I think my idea (or Henry George's) is right and would remove their earnings from land.
The bottom end of landlords who use negative gearing to obtain investments, Sure. It won't affect the higher paid professional couples, as those landlords would just pass on the tax in the rent. Ie. it is a meaningless tax to them, but is significant to their tennants (the tax gets passed to them to pay, through rent)
You lalso don't appear to have considered how much
land tax would have to be per year to replace the current system. The amount of tax, passed on (as all landlords will do) - I would suggest that it would be significantly more than the very poor currently pay in tax per year (because the lowest earners don't pay income tax due to the threshhold).
Further, the lowest earners still would not be able to buy a house (because they won't have the savings, and won't be able to get a loan from the bank), meaning they are entirely reliant on landlords for housing...who will pass on the land tax costs to them (I have to keep mentioning this because it leads to a major issue)
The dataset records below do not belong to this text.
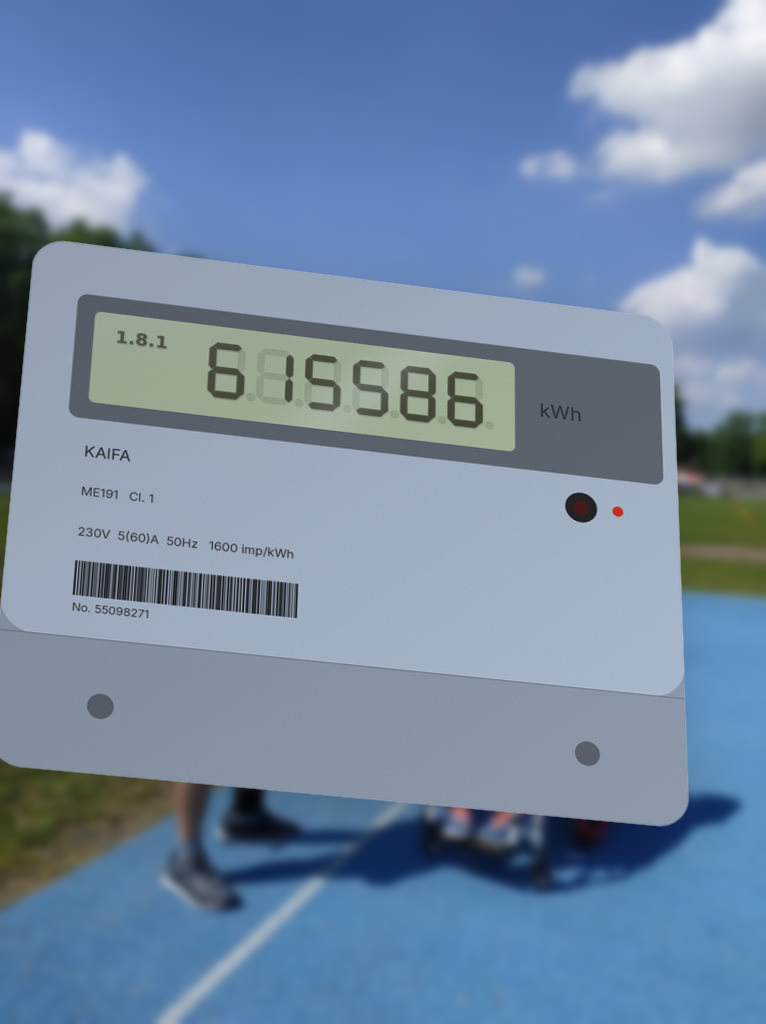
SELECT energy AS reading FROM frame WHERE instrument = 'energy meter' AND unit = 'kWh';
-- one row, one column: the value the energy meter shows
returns 615586 kWh
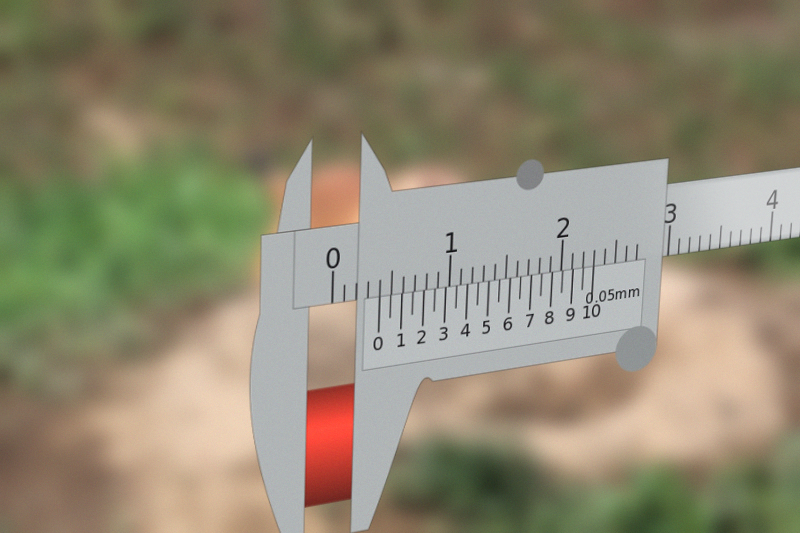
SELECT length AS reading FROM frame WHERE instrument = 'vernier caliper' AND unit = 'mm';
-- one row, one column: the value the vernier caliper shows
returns 4.0 mm
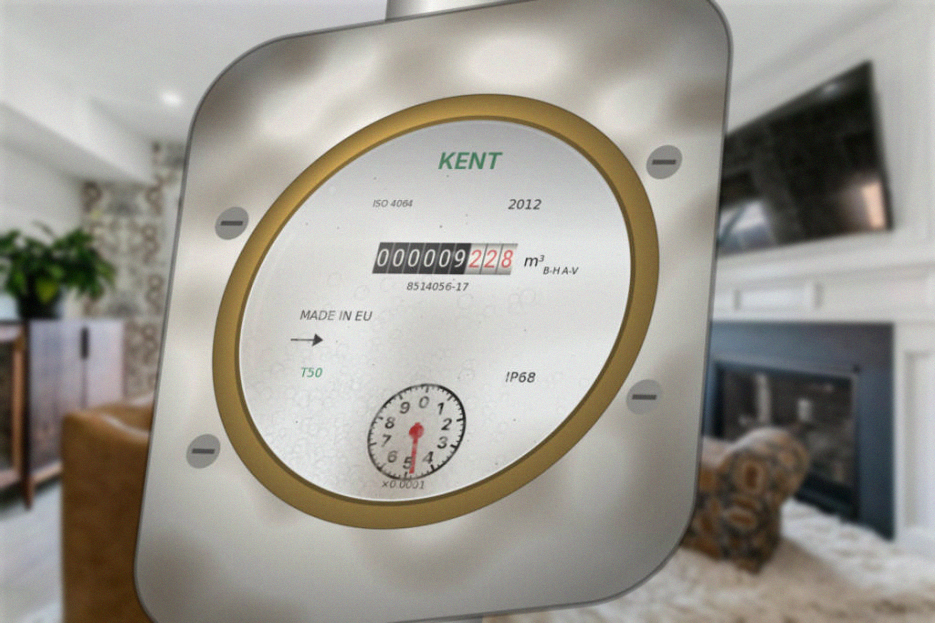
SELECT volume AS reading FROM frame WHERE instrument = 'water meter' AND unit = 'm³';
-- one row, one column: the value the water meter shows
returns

Further, the less well off professionals may well offload investment properties, which would in your scheme be snapped up by the better off poor...diminishing the rental pool in affordable suburbs (they still won't be able to afford it in good suburbs), which in turn drives up the rental price in those affordable suburbs (supply vs demand)
It is very likely your scheme would create a great deal more financial distress and homelessness amongst the poorest.